12

— Ты вообще потеешь когда-нибудь, Мань? — усмехается Максим, заметив, что по истечении двадцати минут с меня ни одной капли не скатилось.

— Я только согрелась.

Чувствую, как все волоски дыбом поднимаются. Тело наконец-то набралось жаром, о чем и сообщают тепловые рецепторы, покрывая мои бедра, плечи и спину обильными мурашками. Ощущения при этом приятные и смешанные. Не совсем понятно: холодно мне или тепло.

А вот тотально восприимчивый к высоким температурам Потапов уже давно вовсю обливается потом. Зрелище очень сексуальное, надо сказать.

— Всё… Я больше не могу, — поднявшись с лавки уровнем ниже, Макс опрокидывает себе на голову ковш ледяной воды и выскакивает в предбанник, запуская в парную клубы холодного воздуха.

Только его голую узкую задницу я и видела.
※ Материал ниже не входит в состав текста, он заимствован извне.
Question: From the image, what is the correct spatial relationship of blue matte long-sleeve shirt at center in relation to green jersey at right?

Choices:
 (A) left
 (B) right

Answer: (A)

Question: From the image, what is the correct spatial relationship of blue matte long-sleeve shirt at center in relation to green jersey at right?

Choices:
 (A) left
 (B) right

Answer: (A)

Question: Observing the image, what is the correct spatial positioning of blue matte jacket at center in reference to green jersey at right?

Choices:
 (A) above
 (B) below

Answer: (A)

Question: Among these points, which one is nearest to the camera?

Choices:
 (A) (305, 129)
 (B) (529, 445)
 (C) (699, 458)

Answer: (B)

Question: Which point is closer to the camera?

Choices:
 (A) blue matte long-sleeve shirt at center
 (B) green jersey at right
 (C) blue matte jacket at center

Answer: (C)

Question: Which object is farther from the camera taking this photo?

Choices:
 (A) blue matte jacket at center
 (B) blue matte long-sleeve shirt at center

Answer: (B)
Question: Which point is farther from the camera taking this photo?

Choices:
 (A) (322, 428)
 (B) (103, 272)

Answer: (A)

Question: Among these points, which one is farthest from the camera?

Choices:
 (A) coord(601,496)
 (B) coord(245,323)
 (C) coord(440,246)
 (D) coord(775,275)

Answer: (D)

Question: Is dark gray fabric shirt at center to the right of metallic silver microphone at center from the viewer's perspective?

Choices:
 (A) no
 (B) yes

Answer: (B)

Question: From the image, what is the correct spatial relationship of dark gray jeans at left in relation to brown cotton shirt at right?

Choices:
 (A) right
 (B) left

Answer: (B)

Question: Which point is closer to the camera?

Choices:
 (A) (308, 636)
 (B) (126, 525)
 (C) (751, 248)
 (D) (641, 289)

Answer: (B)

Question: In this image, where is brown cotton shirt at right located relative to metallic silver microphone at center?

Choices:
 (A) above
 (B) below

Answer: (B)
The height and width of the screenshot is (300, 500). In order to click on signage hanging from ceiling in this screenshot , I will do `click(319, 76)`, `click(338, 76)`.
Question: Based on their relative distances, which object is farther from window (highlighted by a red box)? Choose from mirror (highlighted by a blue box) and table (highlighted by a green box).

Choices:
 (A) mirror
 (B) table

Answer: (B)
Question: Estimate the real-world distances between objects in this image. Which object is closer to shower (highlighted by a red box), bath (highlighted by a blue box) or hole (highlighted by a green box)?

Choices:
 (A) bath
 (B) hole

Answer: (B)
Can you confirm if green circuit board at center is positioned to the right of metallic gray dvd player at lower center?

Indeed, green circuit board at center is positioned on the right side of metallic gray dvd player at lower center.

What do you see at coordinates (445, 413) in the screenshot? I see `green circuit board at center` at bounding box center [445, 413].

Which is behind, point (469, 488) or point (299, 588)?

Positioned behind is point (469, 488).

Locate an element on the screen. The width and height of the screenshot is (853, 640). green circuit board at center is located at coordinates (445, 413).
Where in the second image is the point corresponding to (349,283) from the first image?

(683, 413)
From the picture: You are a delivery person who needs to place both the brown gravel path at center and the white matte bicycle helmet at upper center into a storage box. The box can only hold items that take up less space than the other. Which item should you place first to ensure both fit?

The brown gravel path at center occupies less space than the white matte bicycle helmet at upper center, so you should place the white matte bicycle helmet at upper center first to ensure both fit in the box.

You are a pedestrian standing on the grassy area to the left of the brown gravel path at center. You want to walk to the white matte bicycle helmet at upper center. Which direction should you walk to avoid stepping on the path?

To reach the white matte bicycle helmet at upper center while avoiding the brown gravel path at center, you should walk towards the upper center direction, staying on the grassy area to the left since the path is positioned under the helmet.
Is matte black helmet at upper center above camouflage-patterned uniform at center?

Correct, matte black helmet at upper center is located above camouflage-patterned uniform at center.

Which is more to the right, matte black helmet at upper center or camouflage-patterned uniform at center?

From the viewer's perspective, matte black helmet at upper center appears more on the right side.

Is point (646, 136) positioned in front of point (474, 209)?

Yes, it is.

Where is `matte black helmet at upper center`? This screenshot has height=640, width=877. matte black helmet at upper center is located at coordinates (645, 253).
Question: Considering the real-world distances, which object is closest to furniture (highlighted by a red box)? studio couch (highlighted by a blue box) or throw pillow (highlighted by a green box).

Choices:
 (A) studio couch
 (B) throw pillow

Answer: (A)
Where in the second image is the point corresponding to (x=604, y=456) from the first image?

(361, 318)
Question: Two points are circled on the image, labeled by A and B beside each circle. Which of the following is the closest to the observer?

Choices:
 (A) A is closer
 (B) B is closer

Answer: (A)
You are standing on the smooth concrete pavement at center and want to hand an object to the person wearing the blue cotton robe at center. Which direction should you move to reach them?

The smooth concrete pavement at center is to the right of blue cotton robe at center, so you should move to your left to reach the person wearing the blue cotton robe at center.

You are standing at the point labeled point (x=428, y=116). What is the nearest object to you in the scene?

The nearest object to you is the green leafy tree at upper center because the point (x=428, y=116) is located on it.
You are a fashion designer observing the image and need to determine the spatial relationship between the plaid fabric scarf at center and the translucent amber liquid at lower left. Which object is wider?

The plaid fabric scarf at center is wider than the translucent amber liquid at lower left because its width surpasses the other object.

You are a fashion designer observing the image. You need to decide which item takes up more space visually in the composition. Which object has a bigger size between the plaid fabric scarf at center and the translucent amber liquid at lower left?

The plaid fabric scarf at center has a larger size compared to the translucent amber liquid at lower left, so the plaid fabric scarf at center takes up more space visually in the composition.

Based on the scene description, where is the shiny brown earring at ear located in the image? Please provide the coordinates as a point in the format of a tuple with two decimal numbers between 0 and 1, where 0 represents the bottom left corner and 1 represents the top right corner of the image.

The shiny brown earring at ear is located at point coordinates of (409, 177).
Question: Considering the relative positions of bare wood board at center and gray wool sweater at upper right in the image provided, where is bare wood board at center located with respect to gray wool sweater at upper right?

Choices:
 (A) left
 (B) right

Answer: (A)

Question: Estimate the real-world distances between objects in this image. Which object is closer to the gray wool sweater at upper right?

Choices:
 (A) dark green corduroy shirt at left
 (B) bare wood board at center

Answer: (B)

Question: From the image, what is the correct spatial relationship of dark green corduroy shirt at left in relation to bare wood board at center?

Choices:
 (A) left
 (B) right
Пока этот слабачок прохлаждается, поддаю пару и как следует пропотеваю. После, конечно, тоже выхожу остыть, и мы занимаем исходные позиции: я выше, Макс ниже.

Веника, жаль, нет. Дядя их не заготавливает по причине того, что только летом тут бывает и парится свежесрезанными.

— Мань, а у тебя тут не греется? — Максим задевает себя за кончик носа, имея в виду мой септум.

— Нет. Это же титан, а не серебро, — машинально тоже касаюсь пирсинга.

Его сейчас едва ли можно назвать даже теплым.

— Больно было делать?

— Мне — да. Ужасно больно, — сознаюсь, поморщившись. — Я еще хотела соски проколоть, но больше не решилась.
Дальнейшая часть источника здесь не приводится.